Это удовольствие, и прежде всего для самого короля; я еще останусь вашим должником, сударыня, клянусь вам!

– Значит, сир, условлено: в понедельник? – переспросила герцогиня.

– В понедельник, – ответил король.

– А разве не жаль, герцогиня, что к этому торжественному дню у вас не будет заказанной вами Асканио золотой лилии? – спросил вполголоса Бенвенуто.

– Конечно, жаль, – отвечала госпожа д'Этамп. – Но что ж поделать, ведь Асканио в тюрьме.

– Да, но зато я на свободе, – возразил Бенвенуто. – Я

охотно закончу лилию и принесу ее вам, сударыня.

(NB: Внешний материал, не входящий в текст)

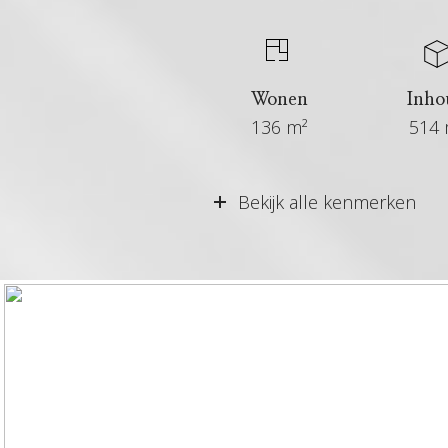
Wonen
Inho
136 m²
514 
Vraagprijs
Bekijk alle kenmerken
Aangeboden sinds
Status
Aanvaarding
Soort woonhuis
Soort bouw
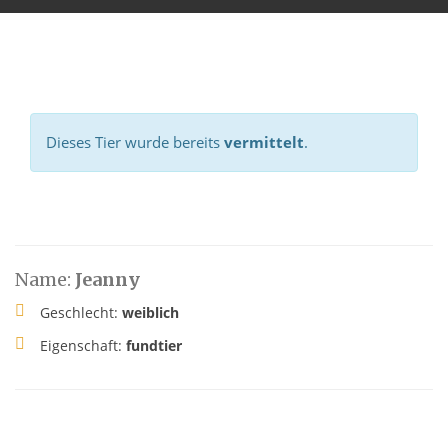
Dieses Tier wurde bereits
vermittelt
.
Name:
Jeanny
Geschlecht:
weiblich
Eigenschaft:
fundtier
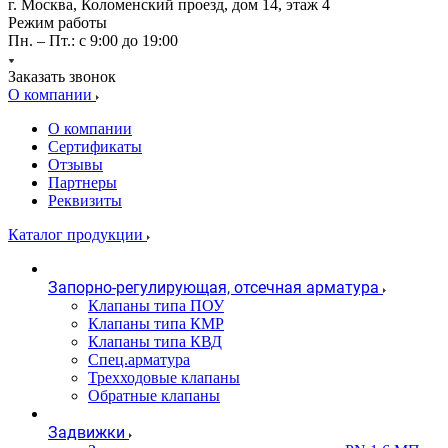
г. Москва, Коломенский проезд, дом 14, этаж 4
Режим работы
Пн. – Пт.: с 9:00 до 19:00
Заказать звонок
О компании
О компании
Сертификаты
Отзывы
Партнеры
Реквизиты
Каталог продукции
Запорно-регулирующая, отсечная арматура
Клапаны типа ПОУ
Клапаны типа КМР
Клапаны типа КВД
Спец.арматура
Трехходовые клапаны
Обратные клапаны
Задвижки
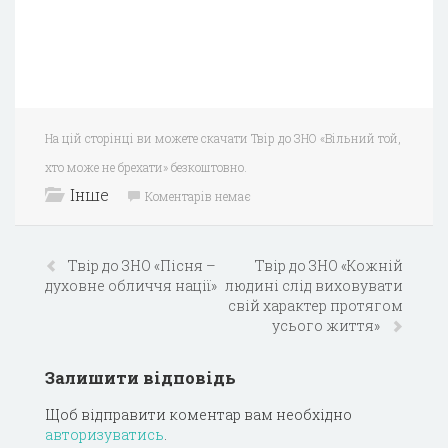
На цій сторінці ви можете скачати Твір до ЗНО «Вільний той,
хто може не брехати» безкоштовно.
Інше
Коментарів немає
Твір до ЗНО «Пісня –
Твір до ЗНО «Кожній
духовне обличчя нації»
людині слід виховувати
свій характер протягом
усього життя»
Залишити відповідь
Щоб відправити коментар вам необхідно
авторизуватись
.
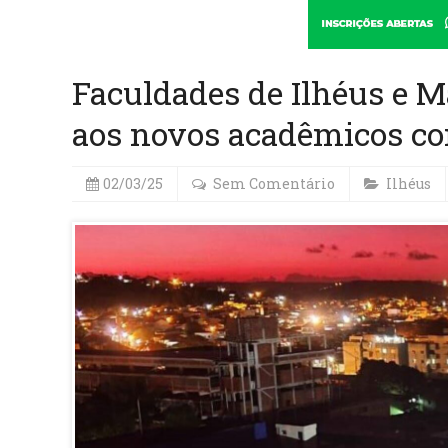
Faculdades de Ilhéus e 
aos novos acadêmicos co
02/03/25
Sem Comentário
Ilhéus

– О! Если вы это сделаете, я, честное слово, скажу…

– Что вы скажете, сударыня?

– Скажу, что вы очень любезны.

С этими словами герцогиня протянула Бенвенуто ручку, и художник, спросив взглядом разрешения короля, галантнейшим образом запечатлел на ней поцелуй.

В эту минуту кто-то слабо вскрикнул.

– Что случилось? – спросил король.

– Простите, ваше величество, – сказал прево, – это моя дочь; ей дурно.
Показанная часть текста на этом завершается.